Copy word for word every line from the first one through the line with "country: Guatemala", including that last line.

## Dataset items
▼
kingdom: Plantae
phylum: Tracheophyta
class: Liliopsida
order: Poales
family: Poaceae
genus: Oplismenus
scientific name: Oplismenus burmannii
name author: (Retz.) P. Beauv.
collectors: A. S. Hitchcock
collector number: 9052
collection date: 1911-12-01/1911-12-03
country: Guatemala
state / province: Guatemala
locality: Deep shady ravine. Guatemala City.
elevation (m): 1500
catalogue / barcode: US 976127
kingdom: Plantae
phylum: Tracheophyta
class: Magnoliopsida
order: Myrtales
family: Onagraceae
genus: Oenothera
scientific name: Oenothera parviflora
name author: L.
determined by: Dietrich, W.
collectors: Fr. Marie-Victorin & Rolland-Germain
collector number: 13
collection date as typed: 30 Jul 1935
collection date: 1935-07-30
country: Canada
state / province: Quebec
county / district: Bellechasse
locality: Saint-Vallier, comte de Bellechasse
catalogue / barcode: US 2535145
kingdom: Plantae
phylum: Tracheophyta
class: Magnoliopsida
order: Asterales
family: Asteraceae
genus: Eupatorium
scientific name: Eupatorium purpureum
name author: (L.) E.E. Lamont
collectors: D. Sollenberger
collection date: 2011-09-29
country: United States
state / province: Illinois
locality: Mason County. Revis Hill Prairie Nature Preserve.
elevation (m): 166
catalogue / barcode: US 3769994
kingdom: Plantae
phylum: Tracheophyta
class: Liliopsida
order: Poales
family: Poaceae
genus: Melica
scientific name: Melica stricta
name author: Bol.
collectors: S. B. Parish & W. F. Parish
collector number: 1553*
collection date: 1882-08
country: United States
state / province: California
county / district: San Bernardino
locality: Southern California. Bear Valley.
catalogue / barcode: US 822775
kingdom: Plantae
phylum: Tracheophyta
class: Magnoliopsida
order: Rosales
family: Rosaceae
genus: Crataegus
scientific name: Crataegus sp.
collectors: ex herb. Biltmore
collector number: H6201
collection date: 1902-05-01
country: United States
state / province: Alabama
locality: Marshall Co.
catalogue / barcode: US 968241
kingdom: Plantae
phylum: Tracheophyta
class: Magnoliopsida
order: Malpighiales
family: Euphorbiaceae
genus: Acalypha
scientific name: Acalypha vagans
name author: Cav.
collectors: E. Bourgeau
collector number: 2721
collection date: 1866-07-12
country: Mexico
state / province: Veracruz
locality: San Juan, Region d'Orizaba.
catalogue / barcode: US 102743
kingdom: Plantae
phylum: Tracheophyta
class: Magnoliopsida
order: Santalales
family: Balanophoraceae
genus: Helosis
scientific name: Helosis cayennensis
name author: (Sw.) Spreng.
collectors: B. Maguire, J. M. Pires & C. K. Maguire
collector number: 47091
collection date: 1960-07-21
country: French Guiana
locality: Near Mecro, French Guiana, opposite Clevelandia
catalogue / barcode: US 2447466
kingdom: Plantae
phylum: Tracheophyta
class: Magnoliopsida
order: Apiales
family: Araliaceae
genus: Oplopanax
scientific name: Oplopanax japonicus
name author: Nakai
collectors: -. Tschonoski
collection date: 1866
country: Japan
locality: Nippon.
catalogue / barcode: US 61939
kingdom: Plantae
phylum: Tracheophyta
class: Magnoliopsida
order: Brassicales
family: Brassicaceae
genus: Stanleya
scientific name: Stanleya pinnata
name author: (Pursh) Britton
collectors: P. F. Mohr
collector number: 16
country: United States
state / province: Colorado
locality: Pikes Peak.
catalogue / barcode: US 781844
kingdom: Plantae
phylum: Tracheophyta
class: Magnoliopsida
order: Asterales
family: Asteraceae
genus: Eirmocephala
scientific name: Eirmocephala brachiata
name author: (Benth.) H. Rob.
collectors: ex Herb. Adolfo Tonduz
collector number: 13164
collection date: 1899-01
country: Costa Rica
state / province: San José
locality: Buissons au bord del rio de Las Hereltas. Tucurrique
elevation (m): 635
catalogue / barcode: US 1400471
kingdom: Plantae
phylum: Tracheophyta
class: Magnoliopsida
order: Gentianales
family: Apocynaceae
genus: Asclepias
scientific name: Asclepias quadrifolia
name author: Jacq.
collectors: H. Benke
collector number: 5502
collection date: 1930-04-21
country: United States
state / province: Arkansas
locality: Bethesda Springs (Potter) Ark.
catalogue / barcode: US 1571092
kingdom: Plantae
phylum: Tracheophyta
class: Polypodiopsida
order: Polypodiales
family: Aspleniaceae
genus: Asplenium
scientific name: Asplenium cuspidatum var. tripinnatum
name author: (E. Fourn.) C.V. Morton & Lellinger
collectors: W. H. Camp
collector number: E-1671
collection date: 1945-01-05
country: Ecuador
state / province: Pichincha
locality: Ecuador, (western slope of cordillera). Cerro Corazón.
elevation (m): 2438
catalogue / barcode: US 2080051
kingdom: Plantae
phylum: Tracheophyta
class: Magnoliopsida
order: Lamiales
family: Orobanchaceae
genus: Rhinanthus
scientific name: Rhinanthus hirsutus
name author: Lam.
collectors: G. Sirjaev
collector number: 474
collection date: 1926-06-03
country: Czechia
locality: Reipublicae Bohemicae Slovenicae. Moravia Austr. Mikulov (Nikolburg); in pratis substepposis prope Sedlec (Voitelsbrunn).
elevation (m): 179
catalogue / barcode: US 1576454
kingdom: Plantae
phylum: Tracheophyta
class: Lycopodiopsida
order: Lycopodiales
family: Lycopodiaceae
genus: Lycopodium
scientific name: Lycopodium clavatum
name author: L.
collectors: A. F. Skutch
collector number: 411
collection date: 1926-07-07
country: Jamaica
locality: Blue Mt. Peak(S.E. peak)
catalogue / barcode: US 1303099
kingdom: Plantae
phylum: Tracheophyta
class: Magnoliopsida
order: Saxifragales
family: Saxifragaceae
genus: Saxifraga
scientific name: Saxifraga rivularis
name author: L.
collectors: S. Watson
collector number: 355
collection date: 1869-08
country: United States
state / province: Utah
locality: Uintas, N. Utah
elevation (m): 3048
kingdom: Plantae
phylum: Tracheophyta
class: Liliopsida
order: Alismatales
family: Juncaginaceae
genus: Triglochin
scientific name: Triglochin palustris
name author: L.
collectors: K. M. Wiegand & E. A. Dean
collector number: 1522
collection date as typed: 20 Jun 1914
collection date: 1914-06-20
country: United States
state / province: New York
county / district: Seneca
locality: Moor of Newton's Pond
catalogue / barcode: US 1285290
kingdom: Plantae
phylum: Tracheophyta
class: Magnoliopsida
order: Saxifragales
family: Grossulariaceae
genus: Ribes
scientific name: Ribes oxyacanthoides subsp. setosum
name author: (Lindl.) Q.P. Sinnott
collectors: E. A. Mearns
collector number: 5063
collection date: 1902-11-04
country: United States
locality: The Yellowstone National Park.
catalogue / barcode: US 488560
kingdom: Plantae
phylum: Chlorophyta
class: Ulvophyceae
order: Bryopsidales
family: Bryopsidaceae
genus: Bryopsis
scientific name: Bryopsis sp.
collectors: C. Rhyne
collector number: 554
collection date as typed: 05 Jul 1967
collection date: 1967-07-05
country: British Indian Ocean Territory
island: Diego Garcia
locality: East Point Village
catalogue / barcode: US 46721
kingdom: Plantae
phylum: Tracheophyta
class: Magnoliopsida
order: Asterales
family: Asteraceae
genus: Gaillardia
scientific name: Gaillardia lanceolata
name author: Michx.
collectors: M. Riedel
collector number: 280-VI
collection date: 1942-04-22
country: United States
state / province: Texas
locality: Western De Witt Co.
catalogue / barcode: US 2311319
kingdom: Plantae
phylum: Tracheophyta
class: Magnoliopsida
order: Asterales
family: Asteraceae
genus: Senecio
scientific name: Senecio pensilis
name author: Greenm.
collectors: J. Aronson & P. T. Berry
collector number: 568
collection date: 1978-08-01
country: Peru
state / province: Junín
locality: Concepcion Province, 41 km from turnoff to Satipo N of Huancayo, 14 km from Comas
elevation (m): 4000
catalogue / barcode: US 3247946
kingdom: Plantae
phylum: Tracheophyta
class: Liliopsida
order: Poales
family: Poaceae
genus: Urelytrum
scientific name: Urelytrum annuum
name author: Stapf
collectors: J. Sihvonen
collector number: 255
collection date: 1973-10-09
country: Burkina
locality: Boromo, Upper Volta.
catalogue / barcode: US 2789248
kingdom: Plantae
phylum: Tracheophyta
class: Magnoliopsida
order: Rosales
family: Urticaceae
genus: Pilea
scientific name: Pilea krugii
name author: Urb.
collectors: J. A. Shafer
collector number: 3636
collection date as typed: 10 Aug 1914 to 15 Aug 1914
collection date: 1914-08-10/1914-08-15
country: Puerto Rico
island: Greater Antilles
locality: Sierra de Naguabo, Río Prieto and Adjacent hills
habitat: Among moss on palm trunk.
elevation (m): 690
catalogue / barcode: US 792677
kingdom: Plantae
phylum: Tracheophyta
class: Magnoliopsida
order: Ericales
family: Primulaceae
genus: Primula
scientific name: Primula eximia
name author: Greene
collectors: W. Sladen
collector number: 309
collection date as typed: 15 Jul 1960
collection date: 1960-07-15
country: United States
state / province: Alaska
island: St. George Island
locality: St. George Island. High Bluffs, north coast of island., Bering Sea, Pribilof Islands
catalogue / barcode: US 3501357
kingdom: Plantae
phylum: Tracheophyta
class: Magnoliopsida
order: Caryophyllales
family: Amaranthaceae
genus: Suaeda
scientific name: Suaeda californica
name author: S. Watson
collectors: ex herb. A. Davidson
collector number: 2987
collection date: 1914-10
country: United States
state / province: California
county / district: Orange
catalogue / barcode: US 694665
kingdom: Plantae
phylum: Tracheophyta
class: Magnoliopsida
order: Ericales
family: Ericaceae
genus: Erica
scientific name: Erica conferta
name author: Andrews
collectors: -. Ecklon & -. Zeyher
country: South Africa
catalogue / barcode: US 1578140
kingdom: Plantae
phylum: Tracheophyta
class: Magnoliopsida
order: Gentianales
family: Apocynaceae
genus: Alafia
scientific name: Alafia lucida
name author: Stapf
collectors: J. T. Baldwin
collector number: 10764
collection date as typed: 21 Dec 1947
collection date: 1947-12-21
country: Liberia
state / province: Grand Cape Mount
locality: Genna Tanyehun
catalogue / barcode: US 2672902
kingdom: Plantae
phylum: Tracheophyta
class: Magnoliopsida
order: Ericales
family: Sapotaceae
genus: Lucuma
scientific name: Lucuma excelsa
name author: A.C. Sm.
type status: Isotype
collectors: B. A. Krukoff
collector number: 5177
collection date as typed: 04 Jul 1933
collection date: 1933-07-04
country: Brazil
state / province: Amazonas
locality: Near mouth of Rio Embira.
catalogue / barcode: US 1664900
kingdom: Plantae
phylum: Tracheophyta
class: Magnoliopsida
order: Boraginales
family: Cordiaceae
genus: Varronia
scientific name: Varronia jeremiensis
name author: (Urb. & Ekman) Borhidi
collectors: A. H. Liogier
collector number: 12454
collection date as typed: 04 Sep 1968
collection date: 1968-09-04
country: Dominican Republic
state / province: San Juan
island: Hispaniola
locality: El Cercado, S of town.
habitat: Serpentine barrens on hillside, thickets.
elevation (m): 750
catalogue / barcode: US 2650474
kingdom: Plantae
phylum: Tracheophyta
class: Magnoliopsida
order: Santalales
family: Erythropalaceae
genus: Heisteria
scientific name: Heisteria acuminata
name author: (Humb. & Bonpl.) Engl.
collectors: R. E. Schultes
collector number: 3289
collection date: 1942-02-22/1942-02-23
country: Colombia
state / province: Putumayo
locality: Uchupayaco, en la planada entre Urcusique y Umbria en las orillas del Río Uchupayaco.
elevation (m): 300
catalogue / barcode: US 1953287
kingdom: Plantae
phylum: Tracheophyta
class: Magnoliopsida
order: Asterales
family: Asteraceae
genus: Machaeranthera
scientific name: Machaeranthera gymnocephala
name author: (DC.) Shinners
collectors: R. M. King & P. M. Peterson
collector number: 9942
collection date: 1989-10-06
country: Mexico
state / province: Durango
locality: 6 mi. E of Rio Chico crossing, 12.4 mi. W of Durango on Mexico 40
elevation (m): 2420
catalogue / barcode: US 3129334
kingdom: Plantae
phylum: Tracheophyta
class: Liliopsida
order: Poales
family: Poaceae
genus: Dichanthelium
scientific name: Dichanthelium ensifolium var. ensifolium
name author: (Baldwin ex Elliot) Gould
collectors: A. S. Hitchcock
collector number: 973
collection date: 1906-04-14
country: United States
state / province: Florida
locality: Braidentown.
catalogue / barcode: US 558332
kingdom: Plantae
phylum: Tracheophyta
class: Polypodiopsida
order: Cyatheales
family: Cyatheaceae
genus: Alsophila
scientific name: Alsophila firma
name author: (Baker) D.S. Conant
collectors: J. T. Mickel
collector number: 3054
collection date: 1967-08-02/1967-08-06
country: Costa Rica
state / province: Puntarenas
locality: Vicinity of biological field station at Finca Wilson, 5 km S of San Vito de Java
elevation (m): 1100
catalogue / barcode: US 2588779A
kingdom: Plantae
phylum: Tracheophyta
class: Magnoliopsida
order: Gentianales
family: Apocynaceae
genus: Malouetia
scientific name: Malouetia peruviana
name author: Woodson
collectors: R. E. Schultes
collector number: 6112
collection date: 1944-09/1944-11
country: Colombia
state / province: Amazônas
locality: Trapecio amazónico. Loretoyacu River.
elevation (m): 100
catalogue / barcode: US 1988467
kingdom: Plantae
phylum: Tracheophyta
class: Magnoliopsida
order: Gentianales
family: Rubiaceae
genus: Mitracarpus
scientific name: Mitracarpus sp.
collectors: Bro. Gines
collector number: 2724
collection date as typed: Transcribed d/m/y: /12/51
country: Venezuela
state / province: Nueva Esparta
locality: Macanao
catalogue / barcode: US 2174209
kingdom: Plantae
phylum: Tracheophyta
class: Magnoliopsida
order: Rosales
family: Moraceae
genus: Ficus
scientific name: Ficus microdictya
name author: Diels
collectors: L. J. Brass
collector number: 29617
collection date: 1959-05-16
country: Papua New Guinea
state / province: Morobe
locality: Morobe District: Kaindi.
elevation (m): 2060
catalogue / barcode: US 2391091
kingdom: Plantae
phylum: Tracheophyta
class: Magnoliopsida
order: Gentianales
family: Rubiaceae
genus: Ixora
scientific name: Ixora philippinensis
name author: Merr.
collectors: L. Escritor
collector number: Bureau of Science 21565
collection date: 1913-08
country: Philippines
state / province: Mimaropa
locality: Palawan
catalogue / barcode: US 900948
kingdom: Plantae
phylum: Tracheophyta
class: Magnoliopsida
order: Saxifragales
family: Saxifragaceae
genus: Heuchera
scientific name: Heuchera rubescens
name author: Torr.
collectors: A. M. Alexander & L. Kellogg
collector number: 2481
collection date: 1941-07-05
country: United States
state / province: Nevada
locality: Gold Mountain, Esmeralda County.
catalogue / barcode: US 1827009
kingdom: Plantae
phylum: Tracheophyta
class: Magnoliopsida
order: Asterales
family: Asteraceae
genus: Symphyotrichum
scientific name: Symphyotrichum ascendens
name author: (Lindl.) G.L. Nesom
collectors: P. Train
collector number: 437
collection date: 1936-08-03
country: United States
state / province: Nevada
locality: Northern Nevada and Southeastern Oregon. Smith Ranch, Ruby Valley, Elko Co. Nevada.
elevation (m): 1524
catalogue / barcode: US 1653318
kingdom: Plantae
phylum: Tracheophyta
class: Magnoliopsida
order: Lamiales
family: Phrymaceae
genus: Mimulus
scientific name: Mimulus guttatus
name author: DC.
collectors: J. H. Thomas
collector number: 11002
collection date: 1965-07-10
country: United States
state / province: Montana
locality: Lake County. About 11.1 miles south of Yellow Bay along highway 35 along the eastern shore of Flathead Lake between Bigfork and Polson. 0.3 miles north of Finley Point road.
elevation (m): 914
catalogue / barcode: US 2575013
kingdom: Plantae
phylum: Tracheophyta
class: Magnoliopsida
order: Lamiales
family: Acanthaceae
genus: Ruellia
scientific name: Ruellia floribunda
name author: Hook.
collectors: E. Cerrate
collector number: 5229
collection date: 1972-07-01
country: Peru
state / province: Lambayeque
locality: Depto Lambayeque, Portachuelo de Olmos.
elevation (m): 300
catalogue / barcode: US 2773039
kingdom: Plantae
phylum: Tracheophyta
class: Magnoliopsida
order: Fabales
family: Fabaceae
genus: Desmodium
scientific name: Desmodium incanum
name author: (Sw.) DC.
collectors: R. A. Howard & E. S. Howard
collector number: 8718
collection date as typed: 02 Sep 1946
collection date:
▲
## Final result
kingdom: Plantae
phylum: Tracheophyta
class: Liliopsida
order: Poales
family: Poaceae
genus: Oplismenus
scientific name: Oplismenus burmannii
name author: (Retz.) P. Beauv.
collectors: A. S. Hitchcock
collector number: 9052
collection date: 1911-12-01/1911-12-03
country: Guatemala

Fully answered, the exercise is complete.